All mammalian life begins as a single cell. During the course of development, this single cell is transformed into a multicellular embryo comprising of an entire repertoire of cell-lineages. Defects in the formation of any of these lineages lead to developmental anomalies and can even be detrimental in some cases. My research focuses on understanding how the first few cell-lineages of life arise from common progenitor populations, in the very early mouse embryo. By employing genomics assays my research aims to decipher how transcription factors regulate the genome to orchestrate the timely and accurate emergence of cell-lineages during embryonic development.
Jarred Whitlock, PhD
“Resolving the mechanism of osteoclast multinucleation and signaling in bone remodeling”
Bones are living tissues, continuously remade on-site by teams of multinucleated osteoclasts that resorb old bone and osteoblasts that deposit new bone. The number of nuclei within a multinucleated osteoclast determines its resorption capacity, and many skeletal pathologies—such as fibrous dysplasia, osteopetrosis, osteoporosis, and metastatic bone disease—are underpinned by perturbations in the number/size of osteoclasts, resulting in skeletal dysfunction in more than 200 million individuals. Gaps in our fundamental understanding of how osteoclasts form, function, and coordinate with osteoblasts to maintain skeletal integrity have stymied the identification of novel, targeted therapies. My lab will uncover a mechanistic understanding of how osteoclasts form, function, and coordinate with osteoblasts by exploiting a protein manager of osteoclast formation and rare disease models as guides. Filling these fundamental gaps in the understanding of skeletal biology will provide a battery of mechanistic targets to tune osteoclast function, promote bone regeneration, and address the growing metabolic skeletal pathology in our aging population.
Shu Yang, PhD
“How does the GATOR2 complex regulate lysosomal functions?”
Lysosomes are central to metabolic homeostasis. They are the main organelles that break down macromolecules to provide nutrients such as amino acids for cell growth. Lysosomes protect cells by digesting excess or unwanted cell parts. They also destroy invaded pathogens such as bacteria or viruses and help to trigger programmed cell death under certain conditions.
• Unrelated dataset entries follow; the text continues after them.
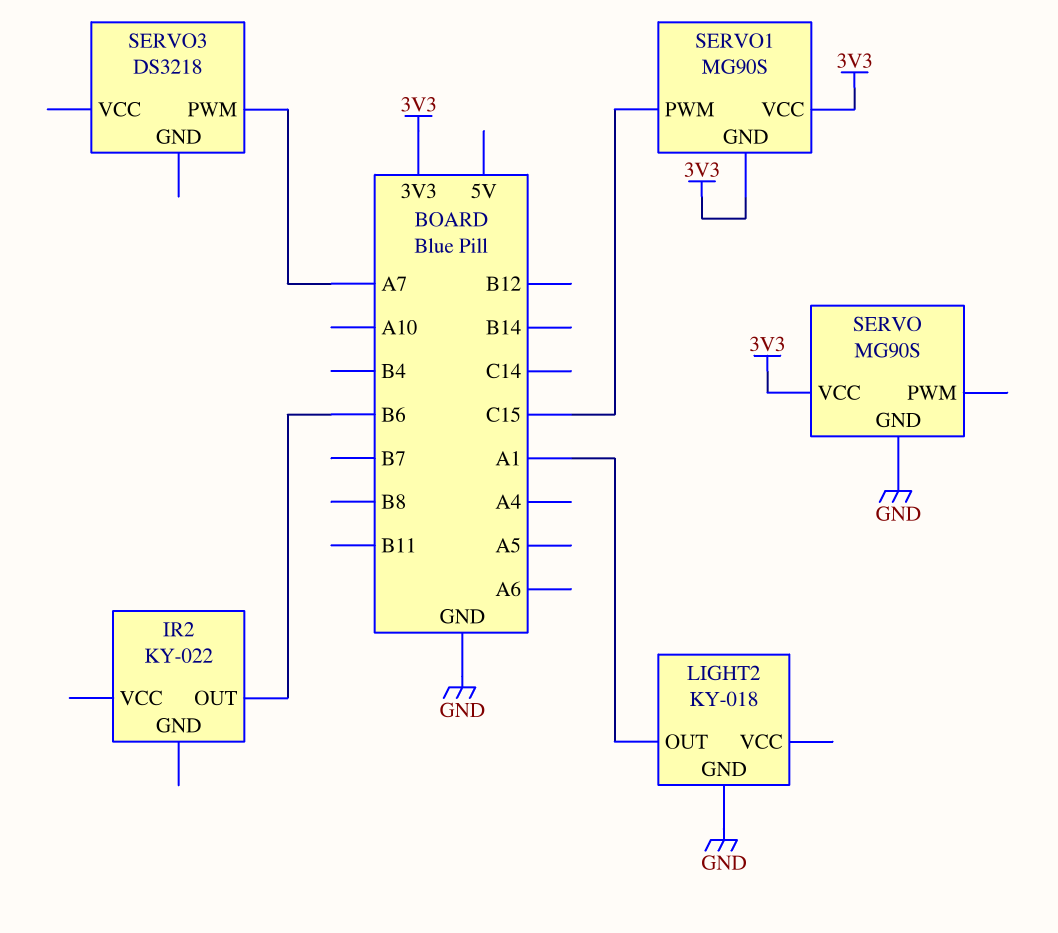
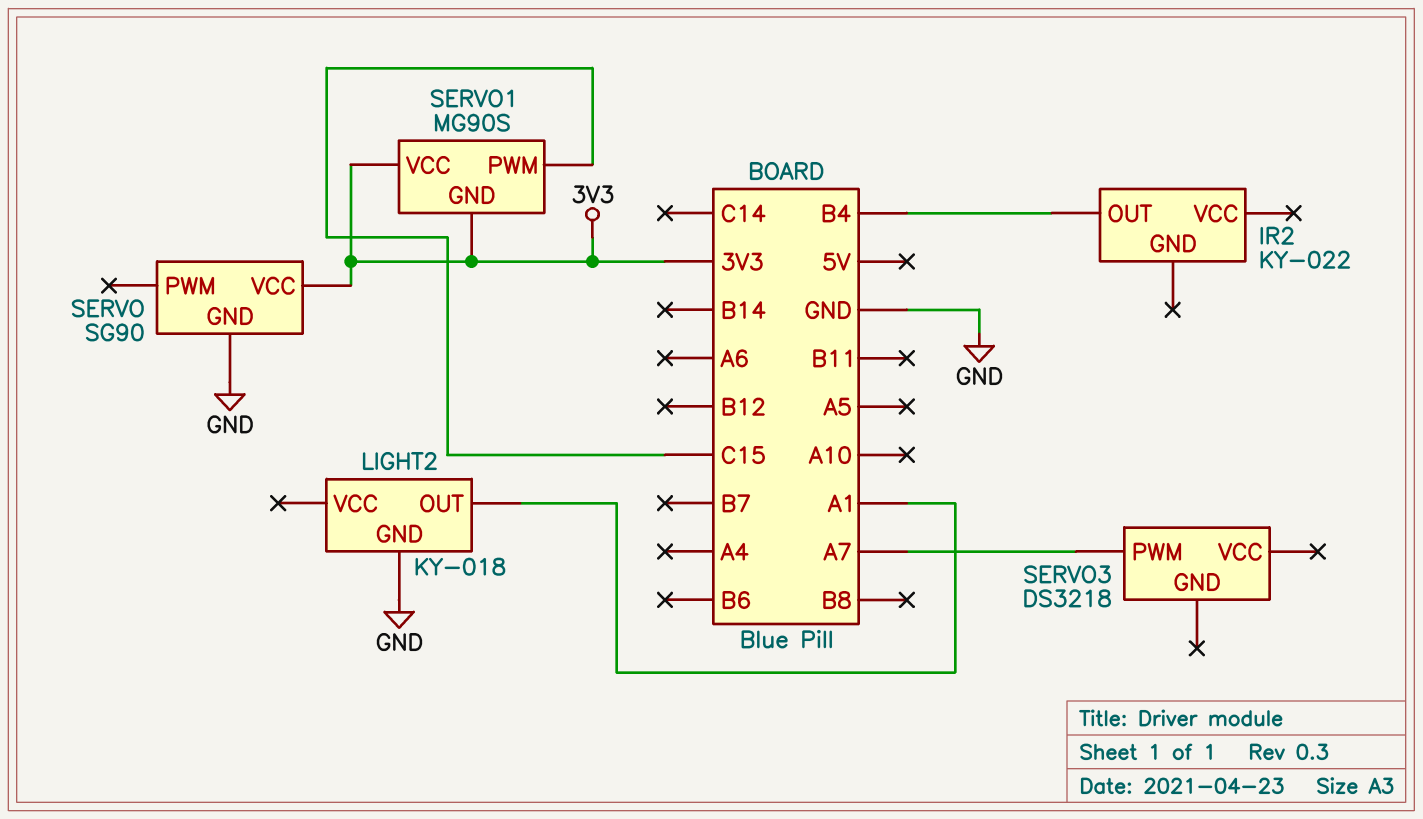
IR2 pin OUT: B6 -> B4
SERVO: MG90S -> SG90

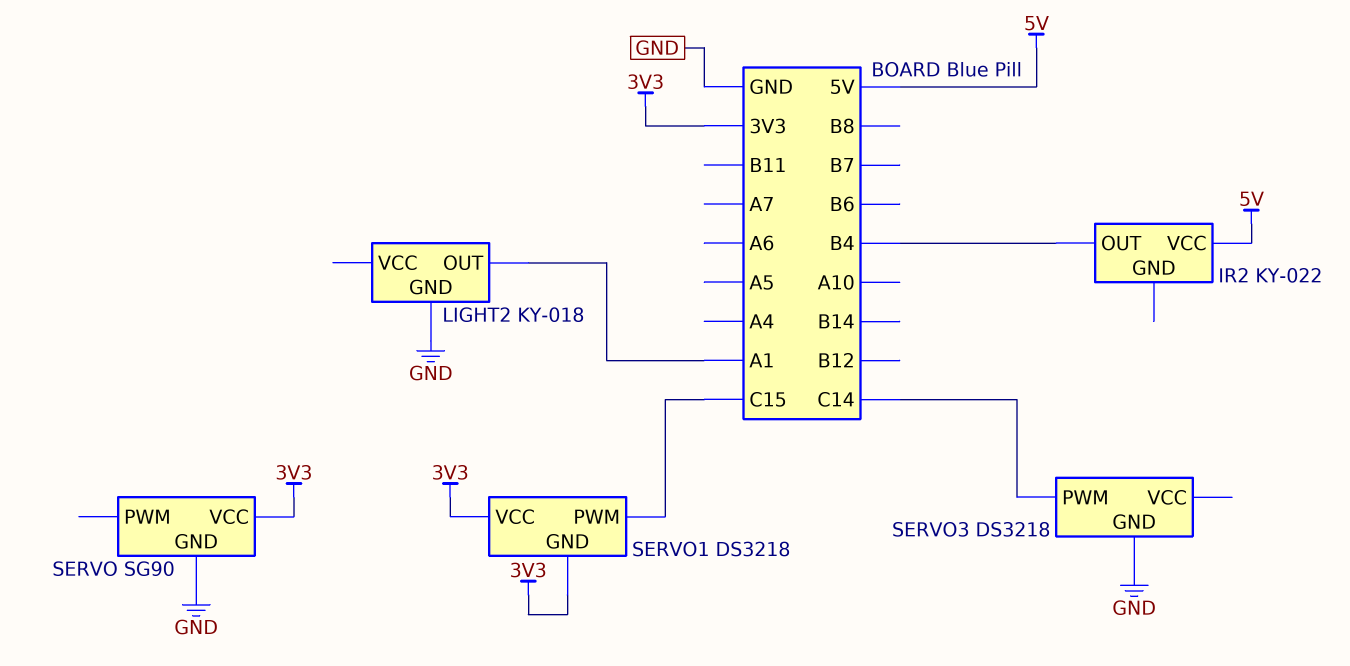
IR2 pin VCC: none -> 5V
SERVO1: MG90S -> DS3218
SERVO3 pin GND: none -> GND
SERVO3 pin PWM: A7 -> C14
Lysosomal functions and physiology are tightly controlled by upstream signaling pathways. The MiT/TFEs transcriptional factor family promotes the transcription of a program of lysosomal and autophagic genes and is often deregulated in cancer. I discovered that the GATOR2 complex, an activator of the metabolic regulator TORC1, maintains lysosomal function by protecting MiT/TFEs from proteasomal degradation independent of TORC1 signaling. I determined that in GATOR2 knockout cells, members of the MiT/TFEs family are degraded by the proteasomes, resulting in lysosome dysfunction. Additionally, I demonstrated that the GATOR2-dependent regulation of MiT/TFEs is conserved in pancreatic ductal adenocarcinoma and in translocation renal cell carcinoma and has roles in promoting the growth of those cancer cells. My research interest is to investigate the detailed mechanisms of this GATOR2-dependent regulation of MiT/TFEs, and how this pathway affects cancer metabolism.